─── RECORDS SHOWN ───

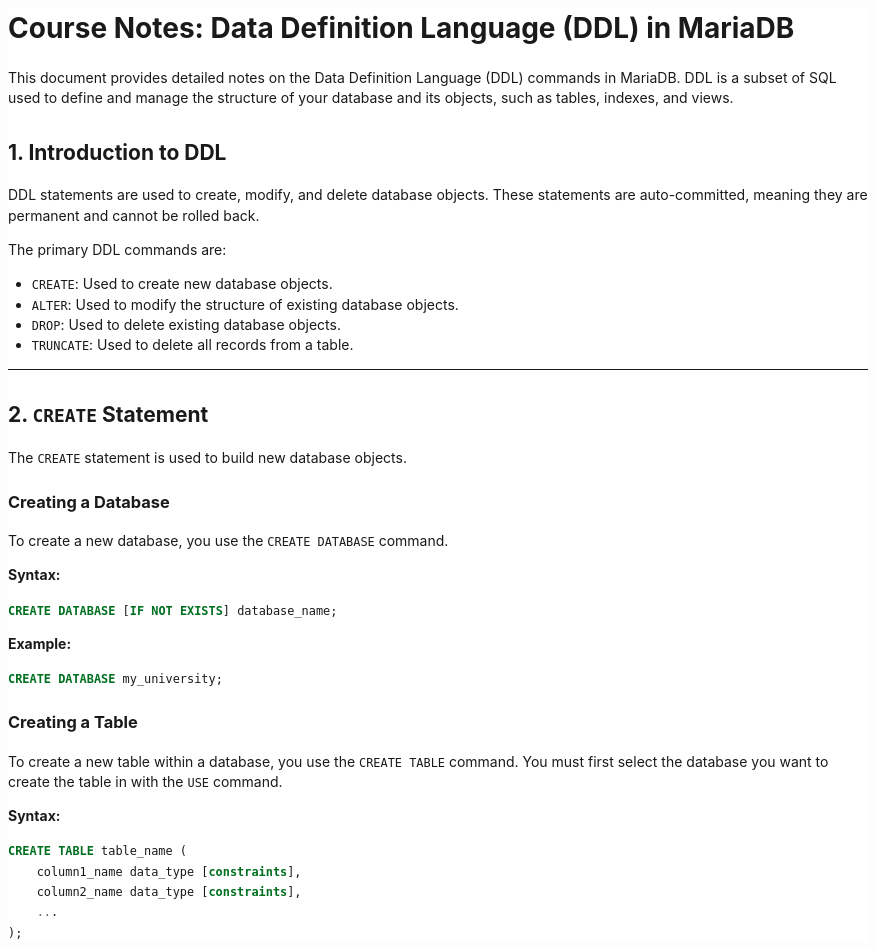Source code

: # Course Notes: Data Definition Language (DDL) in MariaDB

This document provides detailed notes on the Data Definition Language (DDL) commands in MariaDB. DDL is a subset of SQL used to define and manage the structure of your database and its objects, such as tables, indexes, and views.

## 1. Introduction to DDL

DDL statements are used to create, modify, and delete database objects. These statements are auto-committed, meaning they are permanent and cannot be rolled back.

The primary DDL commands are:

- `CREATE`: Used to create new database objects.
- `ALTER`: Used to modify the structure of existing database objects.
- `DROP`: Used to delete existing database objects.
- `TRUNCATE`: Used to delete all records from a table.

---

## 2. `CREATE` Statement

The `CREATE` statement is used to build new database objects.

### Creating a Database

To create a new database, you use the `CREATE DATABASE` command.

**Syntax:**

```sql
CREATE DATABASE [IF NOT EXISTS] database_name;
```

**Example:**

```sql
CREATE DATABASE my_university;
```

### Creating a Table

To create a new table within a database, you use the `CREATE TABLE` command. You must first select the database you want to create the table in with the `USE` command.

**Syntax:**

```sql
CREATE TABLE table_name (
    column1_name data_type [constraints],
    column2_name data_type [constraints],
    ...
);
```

───
─── RECORDS SHOWN ───

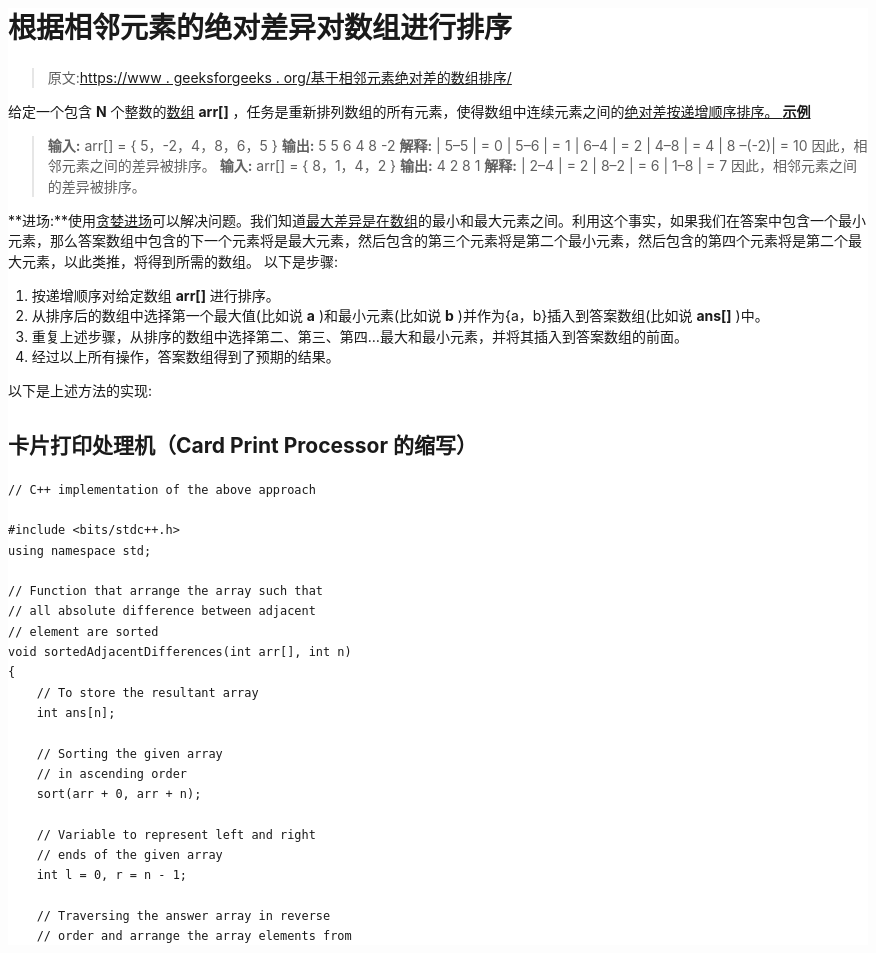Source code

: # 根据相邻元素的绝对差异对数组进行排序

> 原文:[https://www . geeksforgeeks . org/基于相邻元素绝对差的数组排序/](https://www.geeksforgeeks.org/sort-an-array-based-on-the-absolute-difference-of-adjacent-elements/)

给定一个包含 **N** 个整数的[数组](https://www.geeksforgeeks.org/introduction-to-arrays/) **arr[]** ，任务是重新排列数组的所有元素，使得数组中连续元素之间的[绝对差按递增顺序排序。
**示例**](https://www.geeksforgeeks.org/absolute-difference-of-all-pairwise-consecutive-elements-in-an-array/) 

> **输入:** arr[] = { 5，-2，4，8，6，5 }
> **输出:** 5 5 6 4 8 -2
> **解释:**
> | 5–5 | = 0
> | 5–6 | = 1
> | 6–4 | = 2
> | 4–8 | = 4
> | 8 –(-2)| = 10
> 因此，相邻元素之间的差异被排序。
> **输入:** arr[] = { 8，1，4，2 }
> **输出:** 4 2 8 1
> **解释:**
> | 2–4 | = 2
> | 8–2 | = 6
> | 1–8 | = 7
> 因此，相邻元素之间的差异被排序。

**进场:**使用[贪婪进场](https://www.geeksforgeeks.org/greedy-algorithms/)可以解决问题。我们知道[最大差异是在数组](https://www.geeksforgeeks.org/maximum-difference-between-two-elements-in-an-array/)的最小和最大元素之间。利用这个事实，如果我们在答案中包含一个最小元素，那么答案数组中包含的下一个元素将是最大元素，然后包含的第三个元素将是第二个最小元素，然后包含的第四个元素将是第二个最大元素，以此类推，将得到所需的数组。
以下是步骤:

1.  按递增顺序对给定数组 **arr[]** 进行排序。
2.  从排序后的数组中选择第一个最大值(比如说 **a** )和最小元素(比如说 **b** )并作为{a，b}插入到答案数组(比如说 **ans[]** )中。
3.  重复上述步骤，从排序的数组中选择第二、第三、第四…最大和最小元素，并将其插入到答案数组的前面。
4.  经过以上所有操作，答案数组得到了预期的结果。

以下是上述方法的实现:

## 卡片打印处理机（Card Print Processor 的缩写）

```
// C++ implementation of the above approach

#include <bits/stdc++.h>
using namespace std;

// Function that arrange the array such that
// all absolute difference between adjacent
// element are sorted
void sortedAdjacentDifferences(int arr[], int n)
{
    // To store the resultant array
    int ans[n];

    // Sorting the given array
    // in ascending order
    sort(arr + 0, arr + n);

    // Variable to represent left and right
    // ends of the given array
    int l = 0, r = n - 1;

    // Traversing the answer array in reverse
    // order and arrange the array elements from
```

───

> EXERCISE REQUIREMENTS:
Work out the number of lines in the listing above that hold the string "Language". Reply with that number only.

> ANSWER SPACE:
2